There are all sorts of ex US Marines and ex MI5 types who sell security training to nongovernmental organizations.  I don’t want to poo-poo the seriousness of the security risks in some locations.  Aid workers do get kidnapped, raped, and killed.  But it’s rare.  The worst risk I ran in Ethiopia, I think, was getting hit by a truck.  A lot of people who are new to international work might assume that kidnaping is the biggest danger, while they’re stepping out into a chaotic street full of speeding land rovers and tuk tuks making up rules as they go along.

I plunked down on the couch with a cuppa (a cup of tea).  Below is another iconic item you find in British homes—the tea bag caddy.  They come in an endless assortment of shapes, materials, and designs.  You can buy one for 99p.  They are always stained with tea, like mine below, and usually piled with wet, cold used tea bags.

The tea bag caddy is not to be confused with another item of the same name.

This second item holds a selection of tea bags.  This is often given as a hostess gift and politely stored in the back of a cupboard until the tea becomes fossilized.  This is because, like anyone, Brits have their regular tea they are accustomed to—usually English Breakfast or Earl Grey.  They may try a bag of oolong green tea with ginger hibiscus super antioxidant goji berry essence—once—which will be enough.
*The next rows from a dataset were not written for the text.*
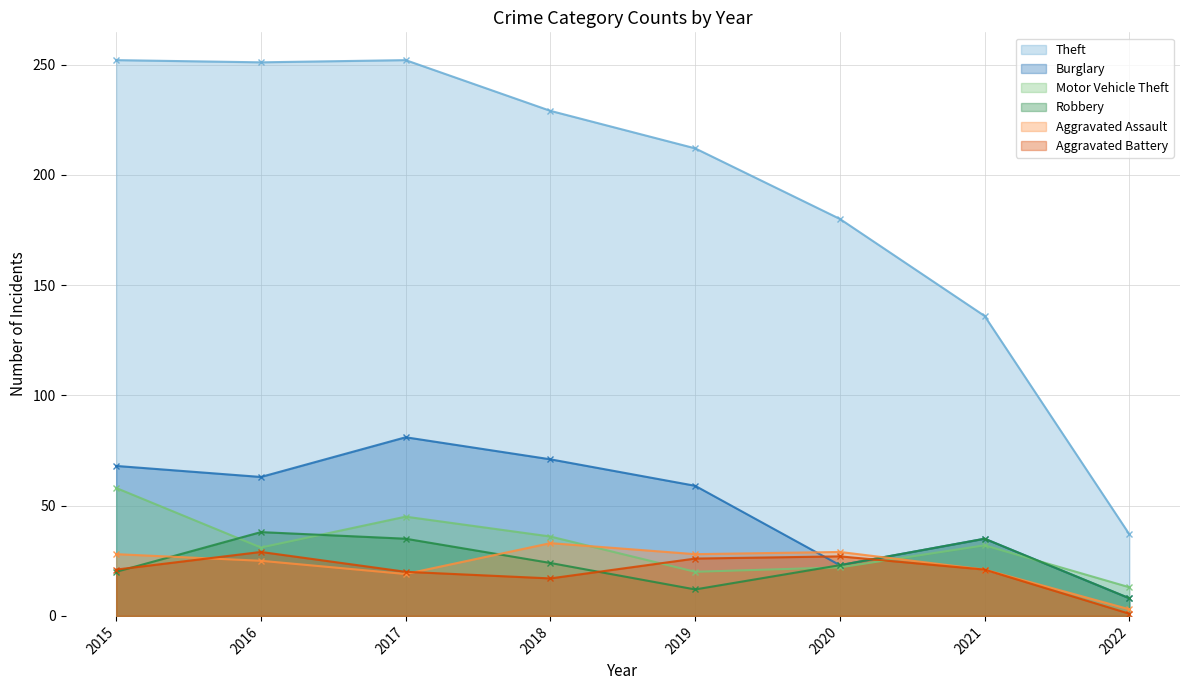

How many times do Motor Vehicle Theft and Robbery cross each other?

4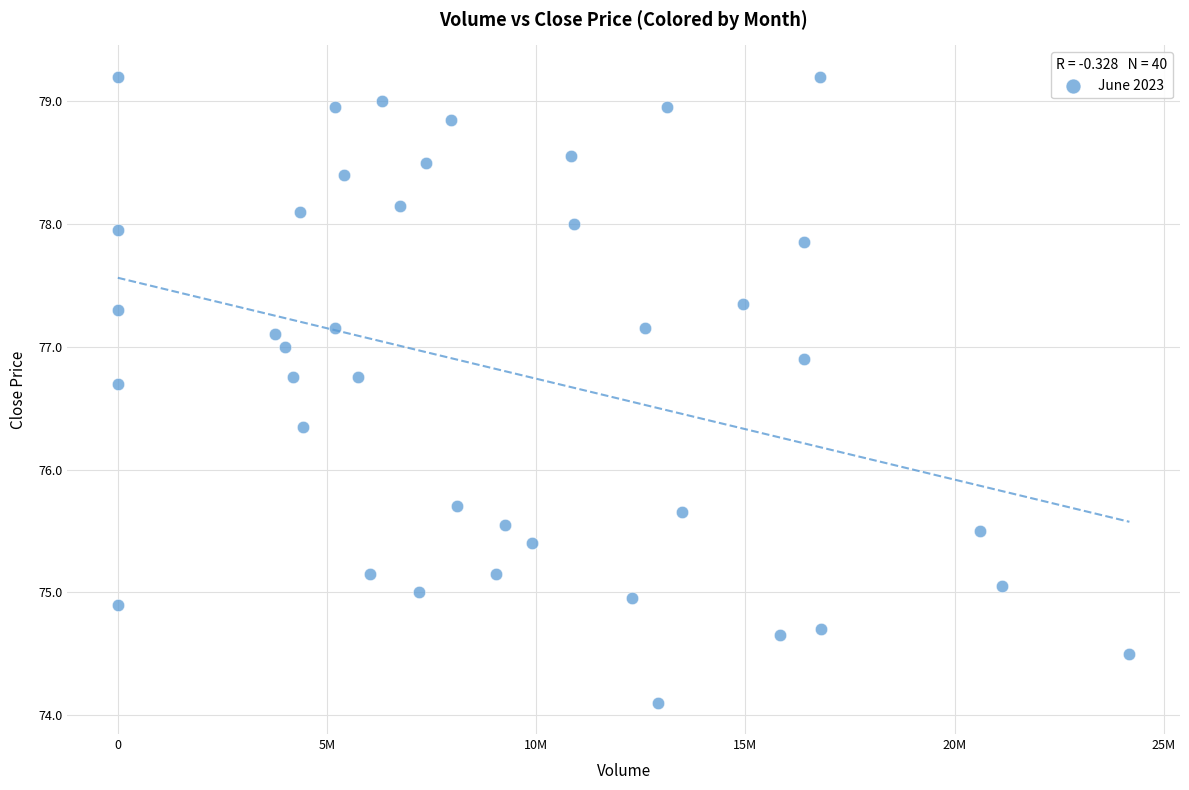

What is the range of X values (max minus min)?

24175990.0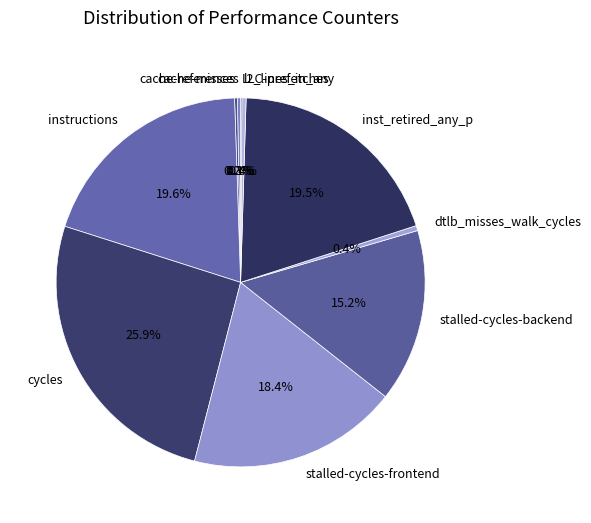

True or false: inst_retired_any_p accounts for 14% of the total.

False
Most homes have a box of PG Tips, which is referred to as “builders’ tea.”  This means it’s strong—strong enough to get a construction worker revved up to go back to his heavy labour.  It’s a utility tea—you only need to dunk it into hot water two or three times to get a massive hit of caffeine; no herbal tea “steep for seven and a half minutes in 140 degree water” here.

Plus they have an amusing spokesmonkey.

Back to the security training.  I try to keep an open mind and assume I will learn something new.  But I have watched similar videos at least four times before, and I’m also a woman who lives alone in the city and who travels the world on her own.  So yes, I am aware that I should always lock my hotel room door, and wear a seatbelt, and not leave my drink unattended in a bar.

The video was narrated by a robotic female voice.  I felt like I was on hold for an hour with a nightmare call to my internet provider customer service line.

The video was really a powerpoint with whiz-bang transitions. The clip art below isn’t from the security training, but it featured menacing versions of these ubiquitous blue playdoh powerpoint people.

The internet at Sam’s was so slow that the training kept freezing and shutting down and I’d have to restart it.  I was missing pieces of it, I knew, but it seemed to be all about men in balaclavas kidnapping aid workers.  This would be, of course, anyone’s worst fear.  It’s also how they sell these security trainings.

Again, I don’t want to downplay the seriousness of using common sense and taking precautions.  You prepare for the worst and hope for the best, as they say.

Smarty pants me, there was a test at the end and I couldn’t pass it because I had missed one of the scenarios:

“Your car is stopped at a security check point, and soldiers demand you get out of the vehicle.  What do you do?”

  1. Loudly inform them that you are American/British/Etc.
  2. Get out, then run in a zig zag pattern into the bush.
  3. Politely refuse. Do not make eye contact.
  4. Offer them a small bribe.

None of these seemed like a good idea so I chose a different one until I passed. I am recreating this from memory, so don’t ask me the correct answer.